Robin (Masshole Mommy) says
Those sound SO good. I can’t wait to try them.
Stefany says
I have baked with Splenda. I made a delicious cheesecake with it. These cookies sound good!
Terry says
Coconut Almond and Chocolate…. You have my attention. And, they look very good.
Catherine S says
These cookies sound really good. I am always looking for new cookie recipes.
Debbie Denny says
Oh those look so delish. Love cooking with Splenda.
Jenn says
Your cookies look delicious! I love baking cookies but have just started experimenting with Splenda instead of sugar. I will have to try your recipe!
Pam says
Those look so good! I could go for some of them now. We use Splenda in our baking a lot too.
Pam says
I have always loved the combo of coconut and almonds. This sounds like a delicious recipe.

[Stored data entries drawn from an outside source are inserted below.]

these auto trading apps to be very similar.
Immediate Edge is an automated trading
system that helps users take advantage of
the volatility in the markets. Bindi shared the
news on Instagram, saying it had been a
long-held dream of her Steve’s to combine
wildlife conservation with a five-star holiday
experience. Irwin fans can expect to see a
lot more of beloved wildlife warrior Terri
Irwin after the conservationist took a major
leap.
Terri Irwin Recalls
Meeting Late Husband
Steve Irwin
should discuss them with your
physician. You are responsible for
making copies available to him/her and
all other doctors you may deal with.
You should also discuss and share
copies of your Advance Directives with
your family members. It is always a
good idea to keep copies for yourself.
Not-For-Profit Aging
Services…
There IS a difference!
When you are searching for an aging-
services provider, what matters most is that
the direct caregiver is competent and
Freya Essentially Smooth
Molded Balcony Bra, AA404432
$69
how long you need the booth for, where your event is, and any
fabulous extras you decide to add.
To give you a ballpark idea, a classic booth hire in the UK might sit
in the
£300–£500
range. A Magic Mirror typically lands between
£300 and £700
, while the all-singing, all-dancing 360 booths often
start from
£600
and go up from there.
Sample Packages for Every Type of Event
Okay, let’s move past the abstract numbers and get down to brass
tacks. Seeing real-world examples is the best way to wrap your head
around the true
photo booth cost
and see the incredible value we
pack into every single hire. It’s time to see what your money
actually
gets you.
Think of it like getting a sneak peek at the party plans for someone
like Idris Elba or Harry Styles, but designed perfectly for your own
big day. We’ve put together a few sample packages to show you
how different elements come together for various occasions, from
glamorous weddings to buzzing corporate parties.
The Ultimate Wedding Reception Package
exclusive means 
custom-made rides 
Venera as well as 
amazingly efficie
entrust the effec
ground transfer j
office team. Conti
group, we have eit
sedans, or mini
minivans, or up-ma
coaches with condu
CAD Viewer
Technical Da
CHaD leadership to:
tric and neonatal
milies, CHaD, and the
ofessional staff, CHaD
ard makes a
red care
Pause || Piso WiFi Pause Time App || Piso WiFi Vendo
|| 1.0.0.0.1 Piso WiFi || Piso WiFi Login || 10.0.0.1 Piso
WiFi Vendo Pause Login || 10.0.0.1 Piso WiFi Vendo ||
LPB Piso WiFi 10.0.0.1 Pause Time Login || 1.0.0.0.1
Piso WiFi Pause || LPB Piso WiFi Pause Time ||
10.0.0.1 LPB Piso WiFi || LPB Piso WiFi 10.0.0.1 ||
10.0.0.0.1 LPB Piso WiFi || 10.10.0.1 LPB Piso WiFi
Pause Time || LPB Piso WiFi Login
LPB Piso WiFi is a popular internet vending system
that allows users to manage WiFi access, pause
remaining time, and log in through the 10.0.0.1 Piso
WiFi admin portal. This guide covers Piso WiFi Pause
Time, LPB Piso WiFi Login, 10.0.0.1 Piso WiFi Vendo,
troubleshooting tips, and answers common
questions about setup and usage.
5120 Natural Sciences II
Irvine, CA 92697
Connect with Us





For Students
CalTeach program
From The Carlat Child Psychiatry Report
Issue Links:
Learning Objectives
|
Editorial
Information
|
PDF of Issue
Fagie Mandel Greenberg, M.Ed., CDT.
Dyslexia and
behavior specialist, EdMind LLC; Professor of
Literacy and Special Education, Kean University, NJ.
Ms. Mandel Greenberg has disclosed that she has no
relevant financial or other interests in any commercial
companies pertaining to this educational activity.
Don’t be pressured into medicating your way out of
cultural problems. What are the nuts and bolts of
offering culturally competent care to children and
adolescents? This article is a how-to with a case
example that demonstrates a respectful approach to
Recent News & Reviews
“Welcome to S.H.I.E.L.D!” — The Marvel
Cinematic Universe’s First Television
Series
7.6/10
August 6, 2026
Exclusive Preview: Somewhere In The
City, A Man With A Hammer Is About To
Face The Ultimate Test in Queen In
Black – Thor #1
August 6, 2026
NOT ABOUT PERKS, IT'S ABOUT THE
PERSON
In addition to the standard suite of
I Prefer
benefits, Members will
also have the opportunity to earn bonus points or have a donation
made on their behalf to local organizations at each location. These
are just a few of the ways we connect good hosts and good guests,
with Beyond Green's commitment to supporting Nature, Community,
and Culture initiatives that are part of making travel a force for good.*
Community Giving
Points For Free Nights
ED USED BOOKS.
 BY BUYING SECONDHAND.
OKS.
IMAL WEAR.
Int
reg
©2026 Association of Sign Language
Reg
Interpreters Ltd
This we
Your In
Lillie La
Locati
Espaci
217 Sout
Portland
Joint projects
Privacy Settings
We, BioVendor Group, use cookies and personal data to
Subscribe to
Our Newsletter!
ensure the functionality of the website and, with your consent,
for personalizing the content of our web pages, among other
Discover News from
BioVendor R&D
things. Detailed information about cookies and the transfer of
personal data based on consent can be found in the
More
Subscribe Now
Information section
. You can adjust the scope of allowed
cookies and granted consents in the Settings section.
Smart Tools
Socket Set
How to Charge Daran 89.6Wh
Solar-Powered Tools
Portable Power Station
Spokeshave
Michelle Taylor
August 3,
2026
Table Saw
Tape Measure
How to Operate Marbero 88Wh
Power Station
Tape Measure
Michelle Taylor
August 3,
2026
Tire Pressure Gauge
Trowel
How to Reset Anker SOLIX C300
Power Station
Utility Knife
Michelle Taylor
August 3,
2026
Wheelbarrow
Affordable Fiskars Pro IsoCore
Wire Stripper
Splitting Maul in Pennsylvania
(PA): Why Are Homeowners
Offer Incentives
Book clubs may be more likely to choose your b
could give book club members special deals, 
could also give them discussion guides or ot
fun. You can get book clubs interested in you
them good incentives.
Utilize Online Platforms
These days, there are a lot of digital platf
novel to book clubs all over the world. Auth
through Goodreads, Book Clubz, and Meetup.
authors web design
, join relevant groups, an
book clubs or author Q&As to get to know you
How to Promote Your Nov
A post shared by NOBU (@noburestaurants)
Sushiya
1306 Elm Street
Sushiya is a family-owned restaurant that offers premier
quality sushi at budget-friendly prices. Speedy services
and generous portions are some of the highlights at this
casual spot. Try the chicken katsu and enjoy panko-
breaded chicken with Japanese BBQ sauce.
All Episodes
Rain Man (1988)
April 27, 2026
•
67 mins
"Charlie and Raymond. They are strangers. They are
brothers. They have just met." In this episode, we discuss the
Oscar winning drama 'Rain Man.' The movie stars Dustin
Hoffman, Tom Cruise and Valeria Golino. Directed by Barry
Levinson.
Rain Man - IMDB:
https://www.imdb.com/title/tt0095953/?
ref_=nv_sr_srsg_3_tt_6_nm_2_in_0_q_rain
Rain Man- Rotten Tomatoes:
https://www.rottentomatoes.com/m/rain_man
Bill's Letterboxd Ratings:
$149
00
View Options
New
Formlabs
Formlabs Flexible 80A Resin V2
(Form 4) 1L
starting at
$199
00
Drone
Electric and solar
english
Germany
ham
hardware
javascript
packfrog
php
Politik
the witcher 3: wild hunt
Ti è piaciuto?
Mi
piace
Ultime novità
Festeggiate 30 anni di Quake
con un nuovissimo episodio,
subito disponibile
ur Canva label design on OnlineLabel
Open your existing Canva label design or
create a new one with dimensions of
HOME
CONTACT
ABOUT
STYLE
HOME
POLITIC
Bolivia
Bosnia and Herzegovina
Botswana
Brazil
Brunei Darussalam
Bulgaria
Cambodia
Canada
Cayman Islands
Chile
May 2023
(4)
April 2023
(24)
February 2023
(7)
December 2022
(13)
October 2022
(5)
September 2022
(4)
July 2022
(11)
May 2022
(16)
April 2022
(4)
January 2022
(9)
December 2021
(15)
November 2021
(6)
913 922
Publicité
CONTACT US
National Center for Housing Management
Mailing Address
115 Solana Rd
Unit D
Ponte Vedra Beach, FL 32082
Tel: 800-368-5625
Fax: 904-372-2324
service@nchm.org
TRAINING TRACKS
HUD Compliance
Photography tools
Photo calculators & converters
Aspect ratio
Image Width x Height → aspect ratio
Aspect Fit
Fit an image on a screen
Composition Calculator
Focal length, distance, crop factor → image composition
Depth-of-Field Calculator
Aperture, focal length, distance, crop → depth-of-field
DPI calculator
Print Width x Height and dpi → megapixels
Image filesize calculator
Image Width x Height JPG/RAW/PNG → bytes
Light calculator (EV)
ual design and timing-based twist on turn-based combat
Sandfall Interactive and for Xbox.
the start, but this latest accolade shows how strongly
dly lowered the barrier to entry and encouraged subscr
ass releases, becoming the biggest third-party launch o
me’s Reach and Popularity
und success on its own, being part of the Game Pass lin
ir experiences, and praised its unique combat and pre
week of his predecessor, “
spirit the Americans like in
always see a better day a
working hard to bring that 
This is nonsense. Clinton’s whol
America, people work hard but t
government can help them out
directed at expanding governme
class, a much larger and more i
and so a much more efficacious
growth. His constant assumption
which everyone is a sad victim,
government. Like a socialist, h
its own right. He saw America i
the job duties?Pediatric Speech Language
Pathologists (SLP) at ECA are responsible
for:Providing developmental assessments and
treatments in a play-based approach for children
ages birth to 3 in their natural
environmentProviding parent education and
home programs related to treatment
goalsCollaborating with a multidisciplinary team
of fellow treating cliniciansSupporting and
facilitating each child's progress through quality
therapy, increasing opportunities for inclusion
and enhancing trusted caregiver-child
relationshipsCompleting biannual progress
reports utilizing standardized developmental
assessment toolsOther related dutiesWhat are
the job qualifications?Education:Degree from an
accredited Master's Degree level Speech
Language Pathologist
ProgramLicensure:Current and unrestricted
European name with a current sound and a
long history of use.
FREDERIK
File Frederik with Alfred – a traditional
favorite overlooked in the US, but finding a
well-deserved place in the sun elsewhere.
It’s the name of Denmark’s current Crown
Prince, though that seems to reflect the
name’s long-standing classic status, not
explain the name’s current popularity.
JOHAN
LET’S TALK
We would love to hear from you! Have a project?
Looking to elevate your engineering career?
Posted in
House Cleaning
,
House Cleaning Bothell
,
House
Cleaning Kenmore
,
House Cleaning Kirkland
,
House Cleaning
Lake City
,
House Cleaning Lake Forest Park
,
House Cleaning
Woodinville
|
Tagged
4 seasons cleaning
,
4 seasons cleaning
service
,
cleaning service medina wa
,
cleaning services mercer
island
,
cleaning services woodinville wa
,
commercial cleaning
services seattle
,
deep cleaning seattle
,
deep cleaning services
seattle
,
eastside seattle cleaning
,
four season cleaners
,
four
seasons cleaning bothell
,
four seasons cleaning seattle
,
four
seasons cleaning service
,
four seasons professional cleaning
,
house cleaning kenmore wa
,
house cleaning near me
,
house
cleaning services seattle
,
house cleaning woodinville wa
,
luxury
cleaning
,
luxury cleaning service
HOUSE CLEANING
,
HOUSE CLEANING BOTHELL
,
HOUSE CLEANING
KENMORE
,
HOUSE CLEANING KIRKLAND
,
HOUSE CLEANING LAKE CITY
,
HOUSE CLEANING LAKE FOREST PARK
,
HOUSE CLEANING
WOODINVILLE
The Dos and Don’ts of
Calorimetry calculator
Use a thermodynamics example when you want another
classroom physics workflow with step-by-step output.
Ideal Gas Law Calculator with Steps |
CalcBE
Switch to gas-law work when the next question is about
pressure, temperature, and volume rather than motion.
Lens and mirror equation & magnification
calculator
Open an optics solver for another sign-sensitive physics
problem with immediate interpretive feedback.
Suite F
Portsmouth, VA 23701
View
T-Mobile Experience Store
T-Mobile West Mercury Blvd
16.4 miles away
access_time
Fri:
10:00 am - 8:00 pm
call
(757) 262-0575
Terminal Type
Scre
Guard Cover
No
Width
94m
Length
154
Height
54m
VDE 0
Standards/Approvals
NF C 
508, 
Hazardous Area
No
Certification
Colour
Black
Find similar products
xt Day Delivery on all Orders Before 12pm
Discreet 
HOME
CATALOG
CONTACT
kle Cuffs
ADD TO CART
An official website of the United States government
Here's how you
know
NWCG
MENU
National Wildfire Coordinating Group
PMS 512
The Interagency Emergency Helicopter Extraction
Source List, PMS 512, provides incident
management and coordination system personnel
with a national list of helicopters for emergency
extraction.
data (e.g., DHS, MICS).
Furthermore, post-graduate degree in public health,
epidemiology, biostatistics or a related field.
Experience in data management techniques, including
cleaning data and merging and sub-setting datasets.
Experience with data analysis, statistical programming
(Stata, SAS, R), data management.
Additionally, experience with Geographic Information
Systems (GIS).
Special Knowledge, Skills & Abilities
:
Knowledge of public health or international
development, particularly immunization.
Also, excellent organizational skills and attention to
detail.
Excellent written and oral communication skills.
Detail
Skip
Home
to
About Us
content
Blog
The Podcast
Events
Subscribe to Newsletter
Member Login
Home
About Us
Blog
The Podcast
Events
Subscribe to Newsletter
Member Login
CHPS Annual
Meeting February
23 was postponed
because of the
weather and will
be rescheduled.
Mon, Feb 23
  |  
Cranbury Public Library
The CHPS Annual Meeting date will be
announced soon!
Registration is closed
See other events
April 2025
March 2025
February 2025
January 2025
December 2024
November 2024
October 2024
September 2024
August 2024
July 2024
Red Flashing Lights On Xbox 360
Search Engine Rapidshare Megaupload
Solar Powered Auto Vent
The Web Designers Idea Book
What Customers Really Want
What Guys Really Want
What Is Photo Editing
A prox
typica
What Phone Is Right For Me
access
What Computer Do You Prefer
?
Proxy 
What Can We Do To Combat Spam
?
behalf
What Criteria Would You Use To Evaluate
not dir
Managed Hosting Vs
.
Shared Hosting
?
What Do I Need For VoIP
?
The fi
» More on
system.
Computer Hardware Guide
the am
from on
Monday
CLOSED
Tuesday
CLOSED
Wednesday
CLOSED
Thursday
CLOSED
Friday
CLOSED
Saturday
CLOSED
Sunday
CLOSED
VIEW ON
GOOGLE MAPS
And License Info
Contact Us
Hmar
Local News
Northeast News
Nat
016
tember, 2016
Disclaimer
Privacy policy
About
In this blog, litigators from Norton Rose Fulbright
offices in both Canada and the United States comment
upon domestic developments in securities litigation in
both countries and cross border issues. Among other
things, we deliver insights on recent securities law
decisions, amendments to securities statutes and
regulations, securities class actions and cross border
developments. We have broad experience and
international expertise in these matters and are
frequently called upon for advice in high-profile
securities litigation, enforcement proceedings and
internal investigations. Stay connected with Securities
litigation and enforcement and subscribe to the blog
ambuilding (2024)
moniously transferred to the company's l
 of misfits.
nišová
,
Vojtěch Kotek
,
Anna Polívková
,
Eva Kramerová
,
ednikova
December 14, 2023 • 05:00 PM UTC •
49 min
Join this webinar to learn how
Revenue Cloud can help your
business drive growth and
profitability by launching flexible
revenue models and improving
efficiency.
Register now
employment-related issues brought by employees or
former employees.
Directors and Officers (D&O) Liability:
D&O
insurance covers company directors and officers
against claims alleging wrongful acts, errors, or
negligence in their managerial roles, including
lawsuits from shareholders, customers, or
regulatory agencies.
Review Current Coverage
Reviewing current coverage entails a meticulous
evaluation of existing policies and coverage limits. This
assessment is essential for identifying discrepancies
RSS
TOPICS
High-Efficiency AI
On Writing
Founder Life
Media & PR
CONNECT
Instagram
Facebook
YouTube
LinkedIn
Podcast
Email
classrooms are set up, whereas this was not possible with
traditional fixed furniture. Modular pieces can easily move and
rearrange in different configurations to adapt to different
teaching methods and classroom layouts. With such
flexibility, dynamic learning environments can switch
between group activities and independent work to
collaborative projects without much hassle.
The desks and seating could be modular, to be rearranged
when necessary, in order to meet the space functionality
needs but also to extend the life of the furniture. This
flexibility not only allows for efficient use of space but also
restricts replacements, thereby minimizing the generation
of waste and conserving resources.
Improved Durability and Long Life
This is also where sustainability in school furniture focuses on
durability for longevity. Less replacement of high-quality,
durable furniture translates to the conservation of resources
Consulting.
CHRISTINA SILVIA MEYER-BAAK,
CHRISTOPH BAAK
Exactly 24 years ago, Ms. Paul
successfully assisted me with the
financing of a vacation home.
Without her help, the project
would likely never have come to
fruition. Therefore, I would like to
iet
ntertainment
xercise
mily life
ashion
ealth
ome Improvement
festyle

Chrystal @ YUM eating says
These sound really good. I love a good chocolate chip cookie.
Kim Croisant says
Those cookies look so yummy and I’d swap splenda for sugar any day!!
katrina g says
those look really good and pretty easy to make. I will have to share this with my mom. she loves using coconut oil
Brandy says
Another yummy recipe share, thank you. I am addicted to coconut so this is a perfect-for-me cookie IDEA! Thanks for sharing
Amanda O. says
The coconut almond sounds so delicious. I bake with my 4-year-old all the time and I know we would enjoy making these – thanks!
Krystal says
These look really good! I would love to remake them. So cool that there is coconut in them!
fancygrlnancy (Nancy Partin) says
Those sound really good. I have never made cookies with splenda.